(Source texts of formatted documents)
----------
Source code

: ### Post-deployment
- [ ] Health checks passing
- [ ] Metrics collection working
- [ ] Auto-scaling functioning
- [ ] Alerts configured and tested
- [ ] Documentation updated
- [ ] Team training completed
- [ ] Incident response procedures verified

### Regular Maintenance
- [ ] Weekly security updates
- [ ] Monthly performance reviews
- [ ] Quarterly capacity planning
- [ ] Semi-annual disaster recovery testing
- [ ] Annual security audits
----------
→ Your objective: Return, in full, every line of these entries that holds "security".

→ Answer to the exercise:
- [ ] Weekly security updates
- [ ] Annual security audits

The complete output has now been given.